Sunday, October 4, 2009

Tracking US dollars in country reserves


Jeffrey Frankel is James W. Harpel Professor of Capital Formation and Growth at Harvard. He was appointed to the Council of Economic Advisers by President Clinton in 1996, and subsequently confirmed by the Senate.

His recent blog post on Dollar share in FX reserves of Central Banks is worth a read.

I am including the graph he puts in his article in this note. The US dollar (and the country) achieved international hegemony post World war II. A strong economy made a strong country and dollar became the "reserve currency". The world has come a full cycle. Arguments about - TINA - there is no alternative, will eventually have to face up to reality. When an alternative becomes a desperate enough need, it emerges.

US Consumers


An article in the New York Times today has this amazing chart. (If only we could track Indian data with this level of detail.) An interesting point that seems to emerge is that the American consumer has not REALLY stopped spending - just seemed to move from retail to wholesale! and despite record levels of unemployment, continues to eat and drink outside the home.

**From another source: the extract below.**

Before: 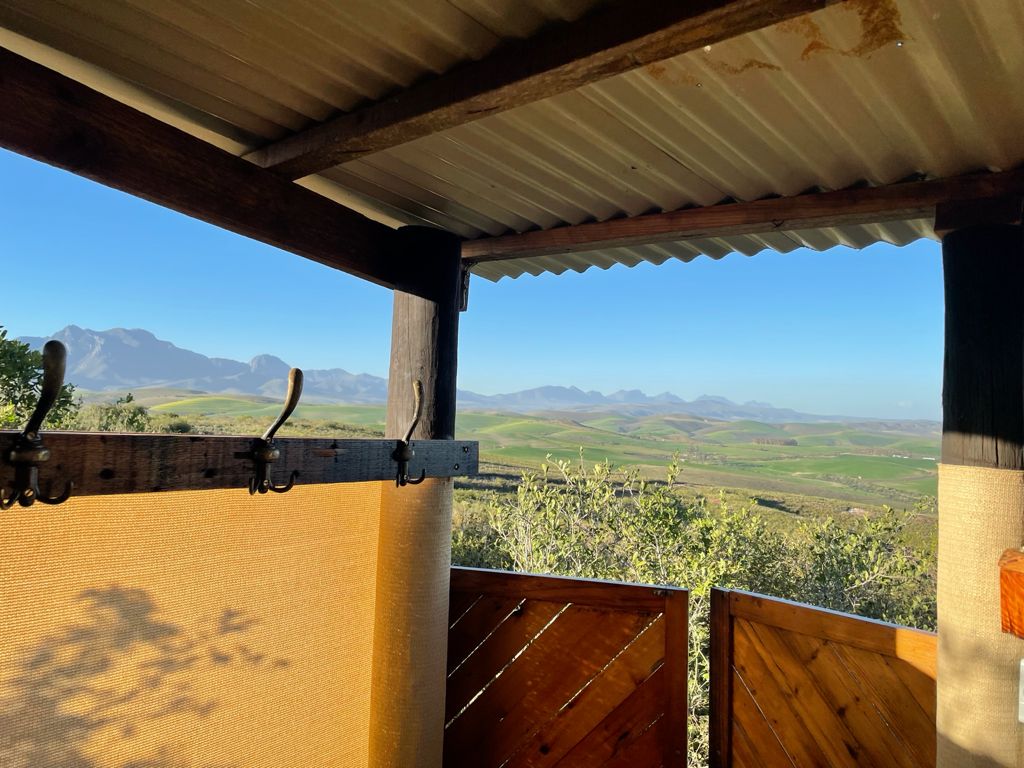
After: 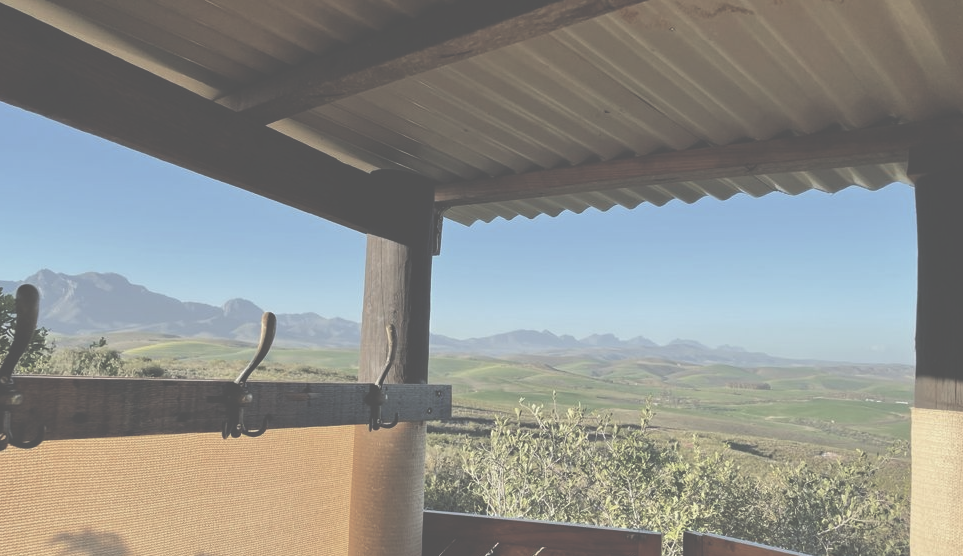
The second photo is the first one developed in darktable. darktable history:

Clearly, old habits die hard. A bankrupt America, with high-spending consumers - and a government that continues to fight battles around the world. Prepare for a decade of political upheavals as America seeks to cling to its earlier pole position in the world, while the world starts to reject that role - the move from G8 to G20 is more than just a re-ordering of economic order.

Confused Economists


Krugman continues to blog on the inadequacy of the US fiscal stimulus. Alan Greenspan appears to see unemployment going to 10%, but does not "support another stimulus package". So what are we to make of this debate.

Greenspan's policies now stand discredited and the popular view is that his refusal to take the punch bowl away at an appropriate time was largely responsible for the mess the US and the world finds itself in. But what are we to make of Krugman's insistence that a higher fiscal deficit is the answer to the US problem. All that we learned of economics - especially in the context of India, seems now to have been turned on its head. It was always argued that small government is important - so are the rules different for the US and for other economies? Intuitively, if the answer to a problem caused by excess liquidity is to infuse more liquidity, I'm afraid I find this completely unsatisfying. But Krugman is a nobel prize winner, so must know his stuff.

In my defense, I offer three arguments
(1) If the economists really had the world modeled correctly, why are we in the mess we are in?
(2) I quote Fischer Black (1986)
In the end, a theory is accepted not because it is confirmed by conventional empirical tests, but because researchers persuade one another that the theory is correct and relevant.

(3)Emanuel Derman, in a presentation on quant finance in 2002 - had this to say on financial modeling
There is no fundamental theory in finance. There are no laws.
That s why many of the textbooks are so mathematically rigorous.

I recommend that we stick to the tried and tested - if the model does not seem to be sensible, stick to the sense and chuck the model.